This site uses cookies. Continue to use the site as normal if you are happy with this, or read more about cookies and how to manage them.

×

This site uses cookies. Continue to use the site as normal if you are happy with this, or read more about cookies and how to manage them.

×

Using Amazon EC2/EBS/S3 for Automated Backups

I'll not go into a long winded argument about why you should backup your data. If you're reading this, you know it's a good idea and you like to learn how to push your data off site into the cloud for as low as $0.11 per GB per month. Note that I'm talking about the European pricing here, the US pricing is slightly cheaper.

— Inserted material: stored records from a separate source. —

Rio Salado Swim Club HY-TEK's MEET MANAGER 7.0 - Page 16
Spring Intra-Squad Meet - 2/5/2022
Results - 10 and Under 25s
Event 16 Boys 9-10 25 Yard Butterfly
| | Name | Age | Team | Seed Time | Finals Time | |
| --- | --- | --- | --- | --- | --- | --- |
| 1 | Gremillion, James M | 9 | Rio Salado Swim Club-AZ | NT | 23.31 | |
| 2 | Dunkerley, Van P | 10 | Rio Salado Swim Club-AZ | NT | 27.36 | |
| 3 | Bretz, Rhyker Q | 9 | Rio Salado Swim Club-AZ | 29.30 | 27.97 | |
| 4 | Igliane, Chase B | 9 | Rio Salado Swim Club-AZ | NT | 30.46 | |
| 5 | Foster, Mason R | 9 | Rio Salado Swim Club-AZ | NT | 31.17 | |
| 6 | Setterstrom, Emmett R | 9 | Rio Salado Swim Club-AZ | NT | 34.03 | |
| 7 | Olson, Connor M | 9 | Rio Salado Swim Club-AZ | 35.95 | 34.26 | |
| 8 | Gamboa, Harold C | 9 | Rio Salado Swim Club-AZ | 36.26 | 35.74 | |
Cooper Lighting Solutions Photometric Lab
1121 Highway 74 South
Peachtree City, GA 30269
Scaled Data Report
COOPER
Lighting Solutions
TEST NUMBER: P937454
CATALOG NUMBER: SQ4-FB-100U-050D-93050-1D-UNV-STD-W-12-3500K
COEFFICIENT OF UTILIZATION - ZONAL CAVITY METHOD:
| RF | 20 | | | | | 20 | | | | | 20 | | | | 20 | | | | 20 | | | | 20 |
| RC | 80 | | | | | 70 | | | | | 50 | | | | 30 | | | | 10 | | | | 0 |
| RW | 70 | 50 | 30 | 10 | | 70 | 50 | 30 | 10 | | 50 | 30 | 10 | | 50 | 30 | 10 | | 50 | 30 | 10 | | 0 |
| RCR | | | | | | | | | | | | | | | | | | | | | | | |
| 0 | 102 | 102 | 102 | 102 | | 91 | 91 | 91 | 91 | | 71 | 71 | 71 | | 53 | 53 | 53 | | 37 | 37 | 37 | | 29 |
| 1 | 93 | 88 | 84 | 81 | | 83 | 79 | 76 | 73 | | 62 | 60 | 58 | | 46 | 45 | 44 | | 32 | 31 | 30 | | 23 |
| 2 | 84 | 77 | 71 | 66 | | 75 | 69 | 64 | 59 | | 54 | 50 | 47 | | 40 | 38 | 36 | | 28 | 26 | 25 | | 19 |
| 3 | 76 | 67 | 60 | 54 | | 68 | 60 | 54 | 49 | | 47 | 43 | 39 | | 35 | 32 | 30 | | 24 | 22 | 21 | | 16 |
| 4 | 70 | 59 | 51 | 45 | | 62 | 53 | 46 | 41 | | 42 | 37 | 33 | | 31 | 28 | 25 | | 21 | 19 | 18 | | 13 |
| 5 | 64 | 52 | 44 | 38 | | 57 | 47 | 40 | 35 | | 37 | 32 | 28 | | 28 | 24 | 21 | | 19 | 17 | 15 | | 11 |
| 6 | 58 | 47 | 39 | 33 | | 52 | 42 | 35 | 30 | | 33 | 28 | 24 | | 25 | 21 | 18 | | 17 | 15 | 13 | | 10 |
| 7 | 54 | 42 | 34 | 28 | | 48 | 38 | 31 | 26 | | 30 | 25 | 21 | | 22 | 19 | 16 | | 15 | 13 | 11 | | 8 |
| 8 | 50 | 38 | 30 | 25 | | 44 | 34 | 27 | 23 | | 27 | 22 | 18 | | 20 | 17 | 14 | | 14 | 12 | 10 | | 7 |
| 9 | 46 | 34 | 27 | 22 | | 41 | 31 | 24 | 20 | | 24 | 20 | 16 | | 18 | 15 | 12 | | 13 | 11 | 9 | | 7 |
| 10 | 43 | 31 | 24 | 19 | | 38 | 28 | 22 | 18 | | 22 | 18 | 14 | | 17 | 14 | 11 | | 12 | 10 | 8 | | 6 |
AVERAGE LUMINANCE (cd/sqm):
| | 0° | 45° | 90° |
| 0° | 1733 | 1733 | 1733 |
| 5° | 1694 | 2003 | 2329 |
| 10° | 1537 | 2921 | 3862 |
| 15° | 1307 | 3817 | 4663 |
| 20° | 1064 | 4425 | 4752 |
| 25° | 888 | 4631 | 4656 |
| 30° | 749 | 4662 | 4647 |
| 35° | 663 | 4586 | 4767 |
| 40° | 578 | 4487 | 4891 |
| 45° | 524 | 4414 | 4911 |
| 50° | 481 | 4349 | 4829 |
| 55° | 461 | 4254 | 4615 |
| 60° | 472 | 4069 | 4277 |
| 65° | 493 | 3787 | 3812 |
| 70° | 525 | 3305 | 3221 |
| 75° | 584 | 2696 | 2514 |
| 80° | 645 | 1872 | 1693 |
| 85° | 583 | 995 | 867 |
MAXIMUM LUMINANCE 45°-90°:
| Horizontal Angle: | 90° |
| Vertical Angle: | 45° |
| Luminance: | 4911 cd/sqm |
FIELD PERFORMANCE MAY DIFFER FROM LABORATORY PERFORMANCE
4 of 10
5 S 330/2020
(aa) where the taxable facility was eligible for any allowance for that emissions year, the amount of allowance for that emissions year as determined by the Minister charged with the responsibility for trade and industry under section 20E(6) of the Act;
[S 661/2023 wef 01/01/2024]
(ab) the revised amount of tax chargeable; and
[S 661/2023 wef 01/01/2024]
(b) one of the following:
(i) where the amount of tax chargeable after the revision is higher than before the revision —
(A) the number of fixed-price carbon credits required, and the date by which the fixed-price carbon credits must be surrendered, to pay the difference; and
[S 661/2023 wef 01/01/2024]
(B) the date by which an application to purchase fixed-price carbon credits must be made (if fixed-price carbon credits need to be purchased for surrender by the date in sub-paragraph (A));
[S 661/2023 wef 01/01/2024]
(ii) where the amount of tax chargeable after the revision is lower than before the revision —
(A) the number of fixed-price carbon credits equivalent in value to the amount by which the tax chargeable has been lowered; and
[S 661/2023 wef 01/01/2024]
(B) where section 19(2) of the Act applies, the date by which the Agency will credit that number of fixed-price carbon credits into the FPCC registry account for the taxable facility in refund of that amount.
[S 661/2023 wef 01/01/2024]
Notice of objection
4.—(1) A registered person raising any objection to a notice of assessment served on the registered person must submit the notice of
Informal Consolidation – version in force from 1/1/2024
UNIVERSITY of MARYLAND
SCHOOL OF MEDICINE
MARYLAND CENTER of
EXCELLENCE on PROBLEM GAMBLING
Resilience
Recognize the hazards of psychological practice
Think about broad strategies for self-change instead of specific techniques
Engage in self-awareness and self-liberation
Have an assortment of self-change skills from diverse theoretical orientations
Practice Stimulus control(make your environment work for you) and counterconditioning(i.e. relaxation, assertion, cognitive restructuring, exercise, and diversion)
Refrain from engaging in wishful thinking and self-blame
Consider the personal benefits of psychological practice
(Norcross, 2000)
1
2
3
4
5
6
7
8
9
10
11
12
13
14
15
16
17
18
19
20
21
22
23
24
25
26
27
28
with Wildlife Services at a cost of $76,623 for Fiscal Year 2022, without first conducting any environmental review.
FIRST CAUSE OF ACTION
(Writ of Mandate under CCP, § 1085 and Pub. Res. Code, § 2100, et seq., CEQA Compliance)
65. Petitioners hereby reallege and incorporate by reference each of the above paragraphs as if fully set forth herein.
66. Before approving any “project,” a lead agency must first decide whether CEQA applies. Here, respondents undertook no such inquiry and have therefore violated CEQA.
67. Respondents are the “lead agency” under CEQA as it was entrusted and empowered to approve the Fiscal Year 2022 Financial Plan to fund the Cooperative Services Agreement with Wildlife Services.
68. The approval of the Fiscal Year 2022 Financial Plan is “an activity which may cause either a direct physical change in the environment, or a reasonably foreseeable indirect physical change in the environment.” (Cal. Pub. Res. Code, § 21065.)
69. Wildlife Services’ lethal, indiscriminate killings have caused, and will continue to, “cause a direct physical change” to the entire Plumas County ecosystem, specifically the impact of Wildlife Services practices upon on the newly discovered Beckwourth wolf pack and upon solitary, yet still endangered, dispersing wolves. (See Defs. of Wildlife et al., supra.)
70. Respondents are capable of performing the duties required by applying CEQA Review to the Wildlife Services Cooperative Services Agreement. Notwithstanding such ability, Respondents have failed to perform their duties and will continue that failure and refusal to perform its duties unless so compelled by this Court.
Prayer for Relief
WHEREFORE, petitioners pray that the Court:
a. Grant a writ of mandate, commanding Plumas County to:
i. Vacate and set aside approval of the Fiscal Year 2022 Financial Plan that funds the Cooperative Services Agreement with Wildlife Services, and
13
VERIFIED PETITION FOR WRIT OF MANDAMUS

In essence, what this blog will show you how to do is:

  1. Create an Amazon EC2 persistent volume of your desired size
  2. Start up an Amazon EC2 cloud machine
  3. Mount your persistent volume to this temporary machine
  4. rsync your data over to the machine
  5. Shutdown the machine

All of this can be done more or less with a single script that you can schedule to run at any time. It will cost you around $0.11 per hour whilst the machine is running for your upload and then $0.11 per GB per month for storage.

So let's say you run the backup script once a day, you'll be charged the minimum of an hour of use a day. And then let's say you upload around 10GB in one month and already have stored 50GB. Your charges would be:

  • 30 hours of small EC2 instance: $3.30
  • 50GB of storage for the month: $5.50
  • 10GB uploads fo the month: $1.00
  • Total: $9.80

So for less than $10 a month you can back up and store 50 GB to a nice and safe cloud chunk of storage, not bad.

Getting started with Amazon EC2

To even attempt this solution, you'll need to sign up with Amazon EC2 and get to grips with the basics. A good starting point is the latest Amazon EC2 Getting Started Guide.

The most important part of the getting started guide that we're interested in is getting your EC2 account setup and the API tools installed.

You can get the Amazon EC2 API Tools here.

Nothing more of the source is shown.